Forecasting R Virtual Workshop
Event Information
About this Event
The NHS-R Community is running a Virtual Forecasting R Workshop from:
Monday 26th October - Friday 30th October, 10 - 12.30pm: It will compromise of five 2.5 hour sessions. Delegates must attend all sessions.
Content
There is a 1 hour pre-recorded video on: Data preparation and manipulation: how to prepare for the forecasting task, how to clean data? How to manipulate data to extract time series?
Session 1 - 2.5 hours
1.1.Forecasting and decision making: What is forecasting? How forecasting task is different from other modelling tasks? What is the link between forecasting and decision making, how to identify what to forecast?
1.2 Time series patterns and decomposition: what could be used in data for forecasting task? how to detect systematic pattern in the data? how to separate non-systematic pattern?
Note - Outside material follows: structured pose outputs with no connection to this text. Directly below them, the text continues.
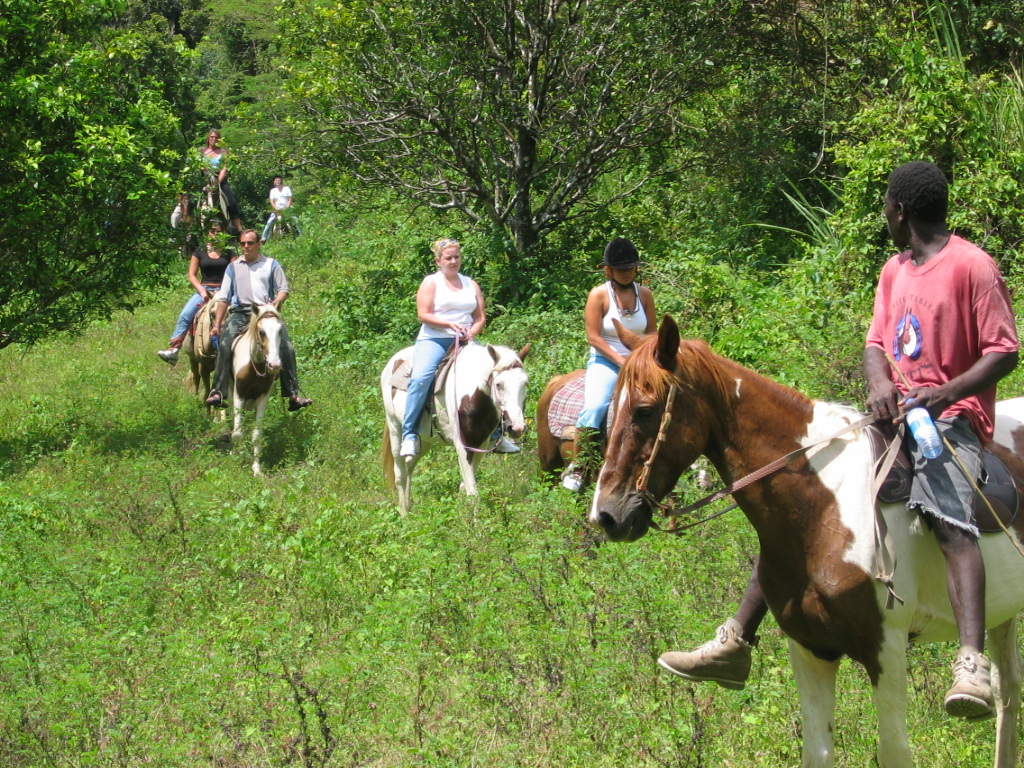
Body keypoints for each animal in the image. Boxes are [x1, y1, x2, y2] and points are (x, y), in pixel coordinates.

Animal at [227, 305, 284, 475]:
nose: (274, 364)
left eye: (280, 330)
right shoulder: (238, 395)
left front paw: (256, 469)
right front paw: (238, 456)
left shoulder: (263, 398)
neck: (255, 368)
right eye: (262, 332)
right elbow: (238, 433)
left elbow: (257, 435)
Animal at [380, 342, 532, 518]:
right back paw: (404, 516)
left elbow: (464, 487)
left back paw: (409, 509)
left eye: (525, 383)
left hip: (424, 441)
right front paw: (474, 524)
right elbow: (473, 493)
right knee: (400, 474)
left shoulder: (480, 445)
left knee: (409, 465)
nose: (517, 427)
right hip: (395, 428)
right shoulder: (463, 446)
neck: (472, 396)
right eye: (499, 384)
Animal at [589, 313, 1024, 768]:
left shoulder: (885, 647)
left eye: (645, 410)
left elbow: (893, 749)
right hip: (1002, 610)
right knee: (1009, 692)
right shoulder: (809, 647)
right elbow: (817, 750)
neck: (825, 504)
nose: (607, 515)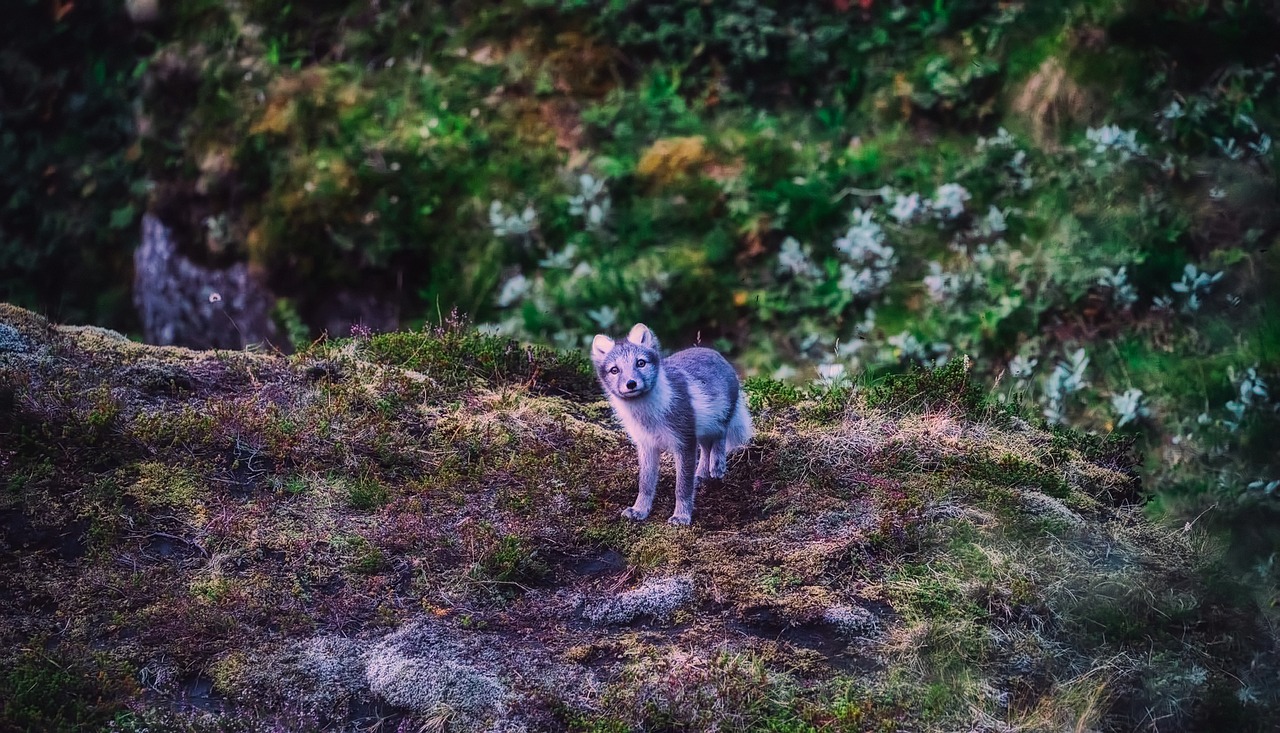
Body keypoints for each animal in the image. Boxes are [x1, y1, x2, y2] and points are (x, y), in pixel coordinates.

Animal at [593, 322, 752, 521]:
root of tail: (713, 352)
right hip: (700, 429)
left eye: (640, 363)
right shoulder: (646, 445)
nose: (631, 383)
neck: (648, 416)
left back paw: (717, 465)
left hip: (717, 418)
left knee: (720, 435)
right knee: (705, 449)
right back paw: (701, 475)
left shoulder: (684, 441)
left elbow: (682, 487)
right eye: (614, 370)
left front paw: (682, 516)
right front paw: (639, 510)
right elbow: (645, 484)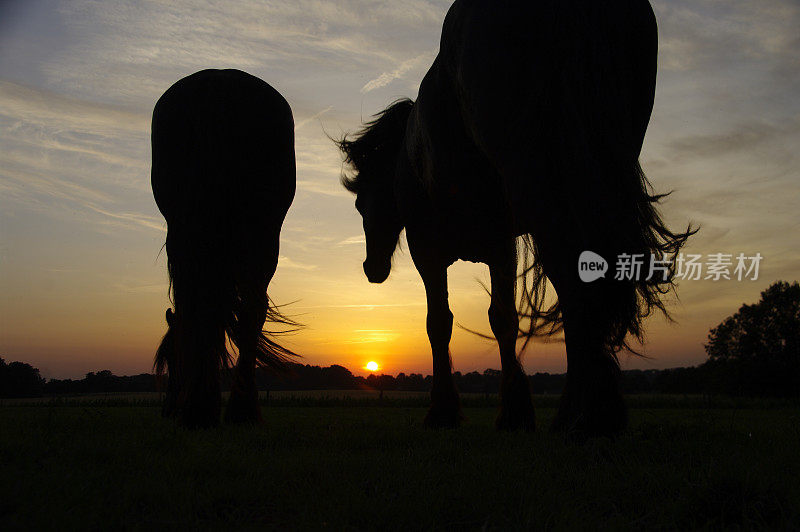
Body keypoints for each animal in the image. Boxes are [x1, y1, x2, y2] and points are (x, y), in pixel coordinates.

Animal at [151, 69, 296, 428]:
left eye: (171, 359)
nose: (167, 409)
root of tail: (220, 80)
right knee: (249, 311)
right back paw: (235, 410)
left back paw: (213, 410)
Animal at [338, 0, 692, 436]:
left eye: (361, 204)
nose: (372, 268)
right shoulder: (498, 245)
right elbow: (499, 319)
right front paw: (514, 410)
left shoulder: (436, 249)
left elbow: (445, 323)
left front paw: (450, 410)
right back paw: (587, 411)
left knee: (570, 273)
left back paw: (586, 414)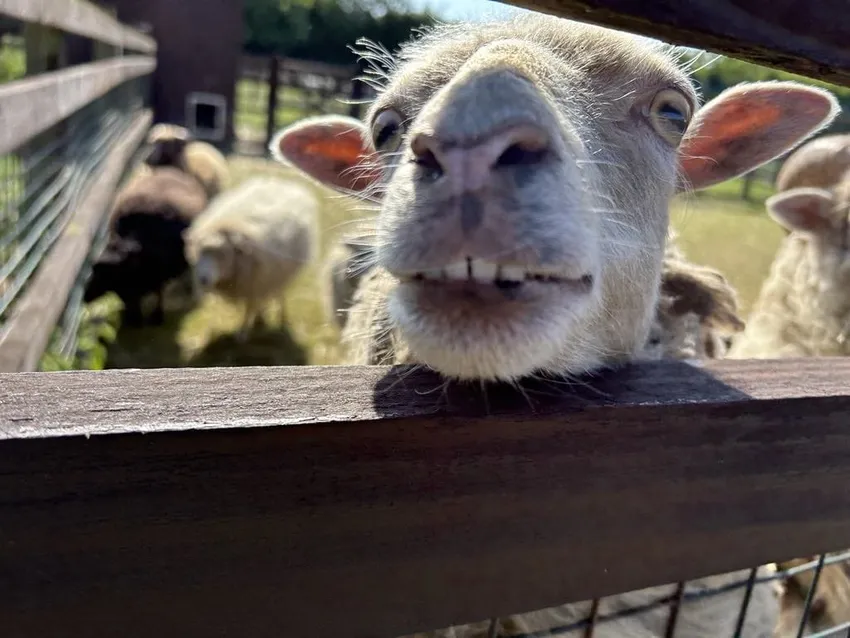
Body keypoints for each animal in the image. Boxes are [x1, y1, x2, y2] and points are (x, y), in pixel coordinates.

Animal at [84, 166, 209, 326]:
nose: (84, 297)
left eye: (102, 273)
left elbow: (158, 292)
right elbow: (130, 299)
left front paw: (156, 316)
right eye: (93, 270)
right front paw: (132, 319)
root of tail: (169, 170)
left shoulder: (160, 273)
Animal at [183, 175, 318, 342]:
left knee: (280, 294)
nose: (202, 279)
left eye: (223, 254)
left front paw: (242, 333)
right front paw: (257, 320)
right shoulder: (254, 282)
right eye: (198, 252)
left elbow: (249, 308)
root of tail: (285, 184)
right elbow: (254, 305)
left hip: (279, 274)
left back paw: (282, 318)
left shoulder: (254, 282)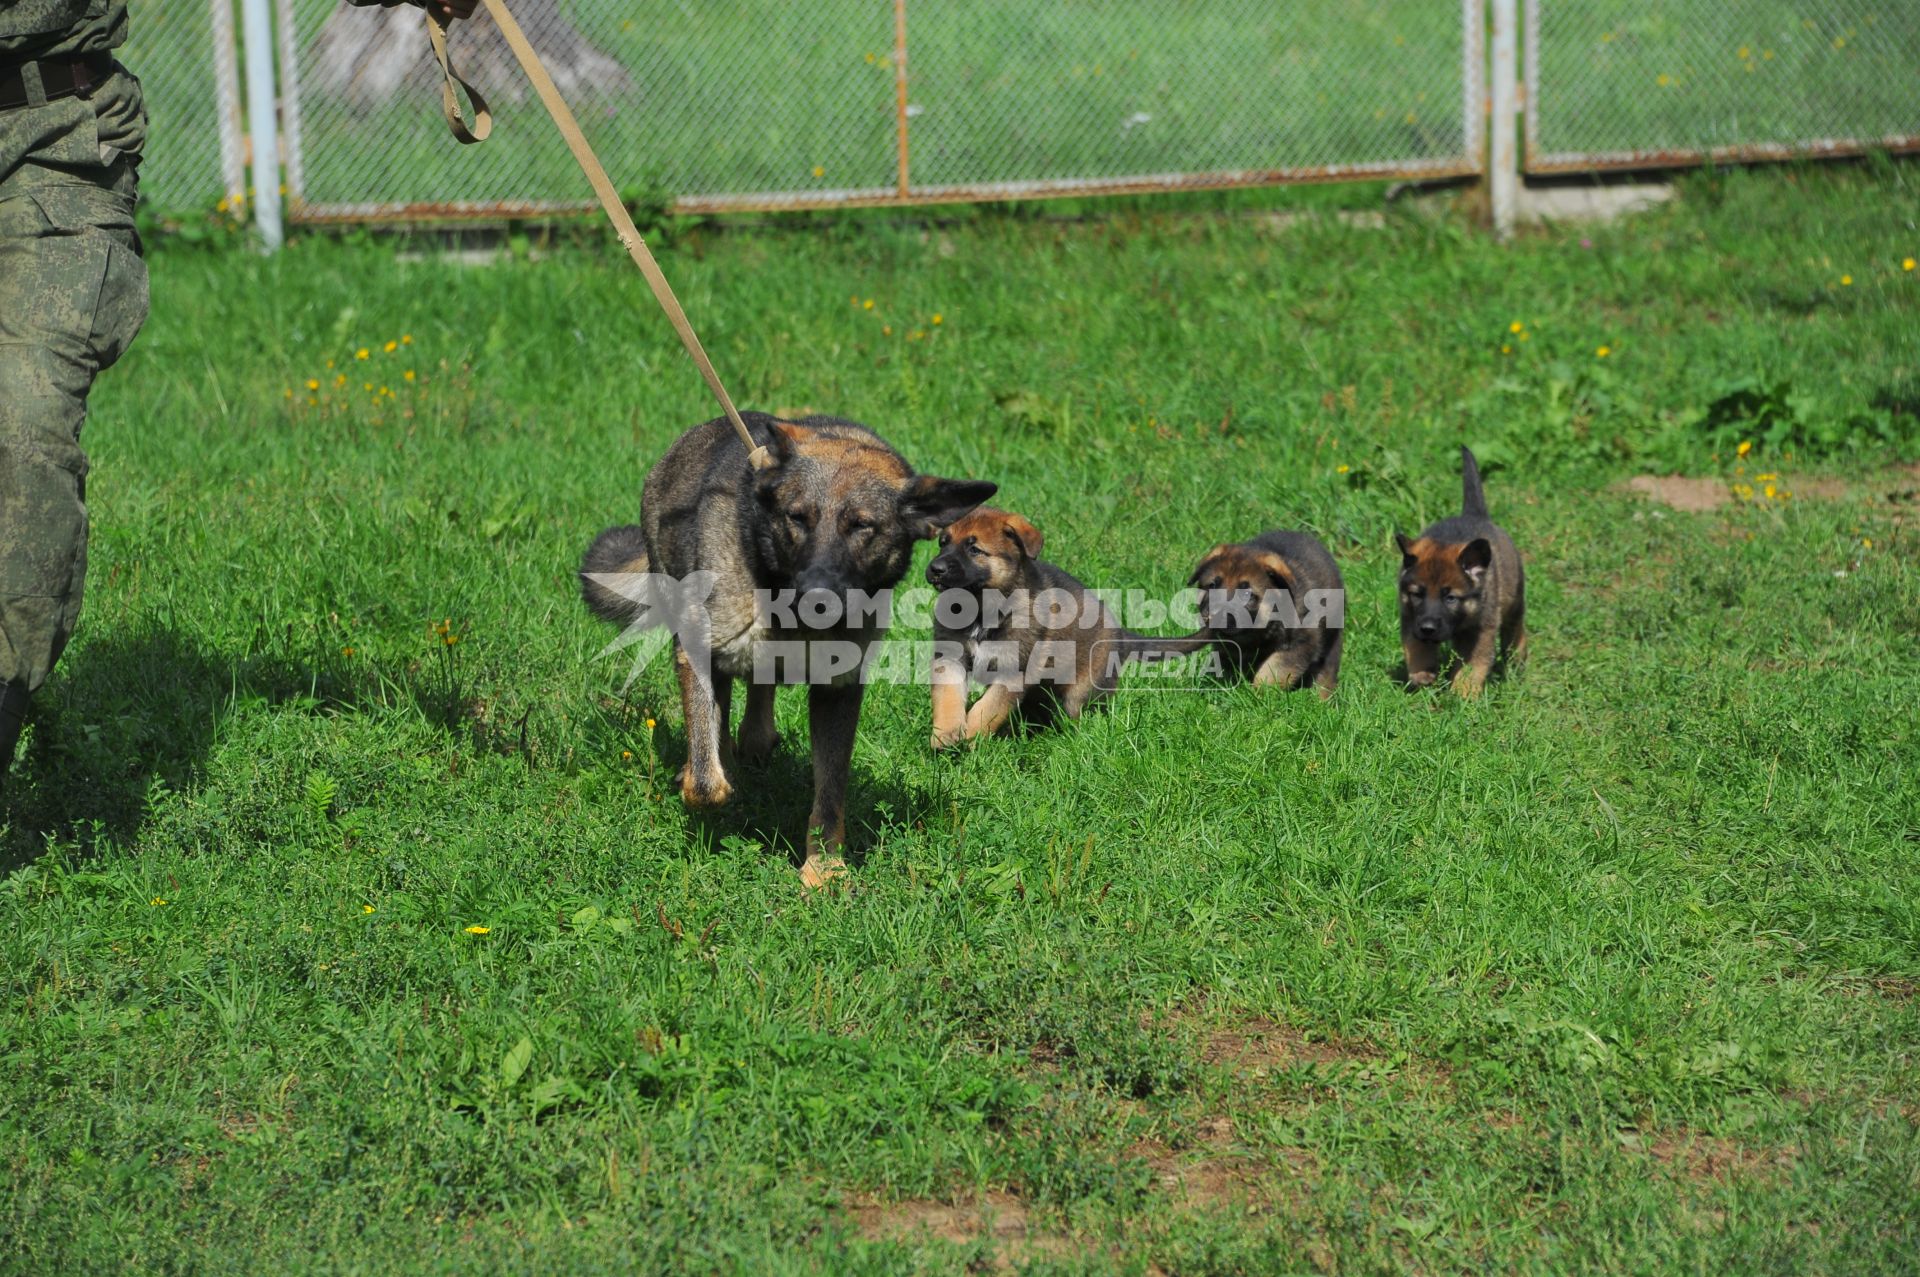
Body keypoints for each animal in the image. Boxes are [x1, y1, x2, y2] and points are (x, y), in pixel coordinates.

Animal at [576, 416, 998, 887]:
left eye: (862, 526)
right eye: (797, 518)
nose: (814, 596)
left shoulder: (838, 690)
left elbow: (830, 794)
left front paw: (824, 870)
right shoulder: (697, 651)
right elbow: (706, 783)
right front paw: (710, 777)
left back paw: (755, 736)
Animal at [925, 506, 1198, 748]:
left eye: (974, 549)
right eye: (943, 543)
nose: (935, 569)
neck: (982, 609)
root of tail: (1120, 635)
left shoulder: (1013, 672)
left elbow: (987, 707)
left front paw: (970, 738)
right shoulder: (950, 658)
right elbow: (948, 698)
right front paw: (946, 734)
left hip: (1082, 689)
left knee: (1079, 714)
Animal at [1190, 526, 1344, 698]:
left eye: (1246, 594)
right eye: (1213, 585)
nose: (1213, 615)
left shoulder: (1300, 642)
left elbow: (1273, 670)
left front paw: (1261, 694)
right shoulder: (1228, 648)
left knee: (1325, 672)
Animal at [1397, 443, 1528, 691]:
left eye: (1450, 598)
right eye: (1417, 594)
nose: (1428, 628)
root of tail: (1475, 514)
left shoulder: (1480, 631)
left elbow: (1470, 667)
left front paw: (1461, 695)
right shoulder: (1410, 618)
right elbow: (1416, 647)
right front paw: (1422, 673)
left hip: (1514, 602)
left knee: (1515, 631)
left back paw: (1516, 662)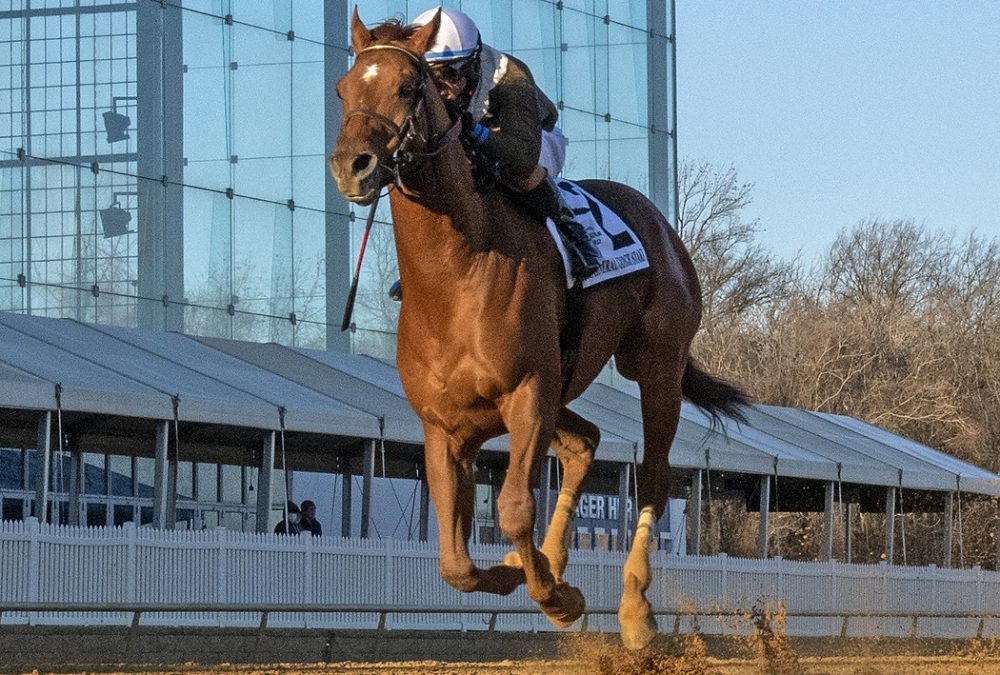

1.3. Forecaster’s toolbox: How to use time series graphics to identify patterns? what is a forecasting benchmark? What are the simple forecasting methods that could be used as benchmark? How to generate point forecasts and prediction interval using simple forecasting methods?
Session 2 - 2.5 hours
2.1 Forecast accuracy evaluation: How do we know if the forecasting method captures systematic patterns available in data? How to judge whether a forecast is accurate or not? How to evaluate the accuracy of point forecasts and prediction interval? Why do we need to distinguish between fitting and forecast?
Session 3 - 2.5 hours
3.1 Exponential smoothing models: What is the exponential smoothing family? what are available models in this family? What is captured by this family? how to generate point forecast and prediction intervals using exponential smoothing models?
Session 4 - 2.5 hours
4.1 ARIMA models: This is another important family of forecasting models. What is the ARIMA framework? what are available models in this family? What is captured by this family? how to generate point forecast and prediction intervals using ARIMA models?
Session 5 - 2.5 hours
5.1 Regression: We also look at causal techniques that consider external variables. What is the difference between regression and exponential smoothing and ARIMA? How to build a multiple regression model? How to use regressors and special events in a regression model?